Subject Business Pages 8 Style APA


Executive Summary

The trend of globalization brings tremendous changes to the running of organizations. Globalization is unavoidable. Therefore, organizations must lead by making changes in all areas to cope with the dynamic environment. Progressively, financial managers will have to oversee the financial departments. The role of the finance manager entails ensuring that there is harmony between the various departments of an organization. Chief financial officers (CFOs) face a wide range of issues and must ensure that their planning and operations recognize the micro and macro environments. The financial department is a core function that devises mechanisms to evaluate critical decisions meant to bring changes in the organization. This macroeconomic environment has challenges that financial managers have to confront. The challenges include globalization, regulations, technology, risks, transformation, strategy, talent and capabilities, stakeholder management, and reporting. To face this turbulent environment, there is a need to have appropriate, new skills for those professionals who manage the finance functions in an organization. Companies need to have strong guidance from the finance function to survive in this dynamic environment. Therefore, this paper analyses the challenges that financial managers face in the macroeconomic environment and their impacts on the business.

▶ _Activity A_
In the text on financial managers, list every label in the header line along with the value that follows it.
The records that follow come from a source unrelated to the text on financial managers.

▶ _Supplied information_
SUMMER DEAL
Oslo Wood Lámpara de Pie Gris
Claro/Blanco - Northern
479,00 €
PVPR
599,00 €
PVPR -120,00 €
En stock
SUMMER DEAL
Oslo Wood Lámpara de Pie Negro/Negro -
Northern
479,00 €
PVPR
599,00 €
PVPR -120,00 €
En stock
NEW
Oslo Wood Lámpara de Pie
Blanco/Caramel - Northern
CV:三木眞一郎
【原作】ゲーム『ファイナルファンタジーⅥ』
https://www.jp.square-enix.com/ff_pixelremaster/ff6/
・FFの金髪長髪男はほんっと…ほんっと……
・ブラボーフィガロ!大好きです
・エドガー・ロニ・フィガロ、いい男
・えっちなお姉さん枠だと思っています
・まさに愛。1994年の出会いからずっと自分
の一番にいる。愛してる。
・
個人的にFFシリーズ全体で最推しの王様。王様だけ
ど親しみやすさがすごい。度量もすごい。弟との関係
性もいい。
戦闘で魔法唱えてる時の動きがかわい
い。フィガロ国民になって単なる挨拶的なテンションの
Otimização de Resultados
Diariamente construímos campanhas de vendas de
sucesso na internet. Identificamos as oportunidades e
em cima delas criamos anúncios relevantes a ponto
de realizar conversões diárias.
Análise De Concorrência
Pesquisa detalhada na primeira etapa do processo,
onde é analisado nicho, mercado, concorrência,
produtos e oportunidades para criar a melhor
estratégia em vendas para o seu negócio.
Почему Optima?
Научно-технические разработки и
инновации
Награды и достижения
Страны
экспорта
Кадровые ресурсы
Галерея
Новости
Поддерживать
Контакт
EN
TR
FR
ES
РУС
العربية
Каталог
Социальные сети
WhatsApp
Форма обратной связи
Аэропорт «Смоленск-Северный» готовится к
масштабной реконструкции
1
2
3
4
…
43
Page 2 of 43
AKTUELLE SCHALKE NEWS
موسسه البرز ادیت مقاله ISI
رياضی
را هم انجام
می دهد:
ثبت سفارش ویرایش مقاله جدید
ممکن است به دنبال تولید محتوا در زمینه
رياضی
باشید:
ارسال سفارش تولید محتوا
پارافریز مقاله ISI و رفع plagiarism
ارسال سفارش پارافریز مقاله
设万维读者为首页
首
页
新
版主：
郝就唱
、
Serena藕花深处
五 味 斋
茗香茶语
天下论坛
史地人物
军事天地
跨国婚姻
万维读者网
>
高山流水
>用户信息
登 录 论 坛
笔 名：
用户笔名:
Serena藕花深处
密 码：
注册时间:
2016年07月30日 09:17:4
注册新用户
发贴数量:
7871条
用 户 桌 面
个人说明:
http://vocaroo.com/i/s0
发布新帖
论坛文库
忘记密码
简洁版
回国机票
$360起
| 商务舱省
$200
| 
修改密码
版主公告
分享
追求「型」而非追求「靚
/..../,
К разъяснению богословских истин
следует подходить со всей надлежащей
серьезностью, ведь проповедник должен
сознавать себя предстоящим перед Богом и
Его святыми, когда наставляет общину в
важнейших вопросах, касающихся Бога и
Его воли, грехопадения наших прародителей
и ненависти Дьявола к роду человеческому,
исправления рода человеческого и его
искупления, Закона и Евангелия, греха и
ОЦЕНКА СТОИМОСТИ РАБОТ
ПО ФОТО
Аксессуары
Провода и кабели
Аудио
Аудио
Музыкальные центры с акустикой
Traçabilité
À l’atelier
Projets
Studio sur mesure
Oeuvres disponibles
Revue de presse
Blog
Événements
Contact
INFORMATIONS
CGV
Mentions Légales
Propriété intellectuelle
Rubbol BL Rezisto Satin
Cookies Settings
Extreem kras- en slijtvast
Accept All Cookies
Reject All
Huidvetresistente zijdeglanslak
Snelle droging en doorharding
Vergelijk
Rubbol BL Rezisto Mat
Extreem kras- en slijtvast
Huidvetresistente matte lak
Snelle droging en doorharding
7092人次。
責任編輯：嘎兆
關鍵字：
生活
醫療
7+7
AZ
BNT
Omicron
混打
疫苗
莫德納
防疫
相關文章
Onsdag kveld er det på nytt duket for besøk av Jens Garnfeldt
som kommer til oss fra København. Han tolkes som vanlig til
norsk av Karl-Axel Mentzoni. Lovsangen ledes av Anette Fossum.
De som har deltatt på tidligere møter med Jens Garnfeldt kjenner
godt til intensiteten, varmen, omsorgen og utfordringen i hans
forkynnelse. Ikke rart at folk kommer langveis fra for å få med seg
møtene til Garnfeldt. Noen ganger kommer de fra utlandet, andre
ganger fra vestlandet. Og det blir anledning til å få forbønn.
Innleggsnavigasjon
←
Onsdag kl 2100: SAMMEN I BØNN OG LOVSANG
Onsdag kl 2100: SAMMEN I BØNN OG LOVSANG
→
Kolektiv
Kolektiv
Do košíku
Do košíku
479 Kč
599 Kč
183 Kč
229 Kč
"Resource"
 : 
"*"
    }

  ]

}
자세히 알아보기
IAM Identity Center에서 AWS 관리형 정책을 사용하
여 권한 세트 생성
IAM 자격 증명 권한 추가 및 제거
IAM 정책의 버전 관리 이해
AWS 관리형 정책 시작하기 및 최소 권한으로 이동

▶ _Activity B_
Duplicate everything in the records from their very start down through the line containing "искупления, Закона и Евангелия, греха и", with both ends included.

▶ _Exercise solution A_
Subject: Business
Pages: 8
Style: APA

▶ _Exercise solution B_
SUMMER DEAL
Oslo Wood Lámpara de Pie Gris
Claro/Blanco - Northern
479,00 €
PVPR
599,00 €
PVPR -120,00 €
En stock
SUMMER DEAL
Oslo Wood Lámpara de Pie Negro/Negro -
Northern
479,00 €
PVPR
599,00 €
PVPR -120,00 €
En stock
NEW
Oslo Wood Lámpara de Pie
Blanco/Caramel - Northern
CV:三木眞一郎
【原作】ゲーム『ファイナルファンタジーⅥ』
https://www.jp.square-enix.com/ff_pixelremaster/ff6/
・FFの金髪長髪男はほんっと…ほんっと……
・ブラボーフィガロ!大好きです
・エドガー・ロニ・フィガロ、いい男
・えっちなお姉さん枠だと思っています
・まさに愛。1994年の出会いからずっと自分
の一番にいる。愛してる。
・
個人的にFFシリーズ全体で最推しの王様。王様だけ
ど親しみやすさがすごい。度量もすごい。弟との関係
性もいい。
戦闘で魔法唱えてる時の動きがかわい
い。フィガロ国民になって単なる挨拶的なテンションの
Otimização de Resultados
Diariamente construímos campanhas de vendas de
sucesso na internet. Identificamos as oportunidades e
em cima delas criamos anúncios relevantes a ponto
de realizar conversões diárias.
Análise De Concorrência
Pesquisa detalhada na primeira etapa do processo,
onde é analisado nicho, mercado, concorrência,
produtos e oportunidades para criar a melhor
estratégia em vendas para o seu negócio.
Почему Optima?
Научно-технические разработки и
инновации
Награды и достижения
Страны
экспорта
Кадровые ресурсы
Галерея
Новости
Поддерживать
Контакт
EN
TR
FR
ES
РУС
العربية
Каталог
Социальные сети
WhatsApp
Форма обратной связи
Аэропорт «Смоленск-Северный» готовится к
масштабной реконструкции
1
2
3
4
…
43
Page 2 of 43
AKTUELLE SCHALKE NEWS
موسسه البرز ادیت مقاله ISI
رياضی
را هم انجام
می دهد:
ثبت سفارش ویرایش مقاله جدید
ممکن است به دنبال تولید محتوا در زمینه
رياضی
باشید:
ارسال سفارش تولید محتوا
پارافریز مقاله ISI و رفع plagiarism
ارسال سفارش پارافریز مقاله
设万维读者为首页
首
页
新
版主：
郝就唱
、
Serena藕花深处
五 味 斋
茗香茶语
天下论坛
史地人物
军事天地
跨国婚姻
万维读者网
>
高山流水
>用户信息
登 录 论 坛
笔 名：
用户笔名:
Serena藕花深处
密 码：
注册时间:
2016年07月30日 09:17:4
注册新用户
发贴数量:
7871条
用 户 桌 面
个人说明:
http://vocaroo.com/i/s0
发布新帖
论坛文库
忘记密码
简洁版
回国机票
$360起
| 商务舱省
$200
| 
修改密码
版主公告
分享
追求「型」而非追求「靚
/..../,
К разъяснению богословских истин
следует подходить со всей надлежащей
серьезностью, ведь проповедник должен
сознавать себя предстоящим перед Богом и
Его святыми, когда наставляет общину в
важнейших вопросах, касающихся Бога и
Его воли, грехопадения наших прародителей
и ненависти Дьявола к роду человеческому,
исправления рода человеческого и его
искупления, Закона и Евангелия, греха и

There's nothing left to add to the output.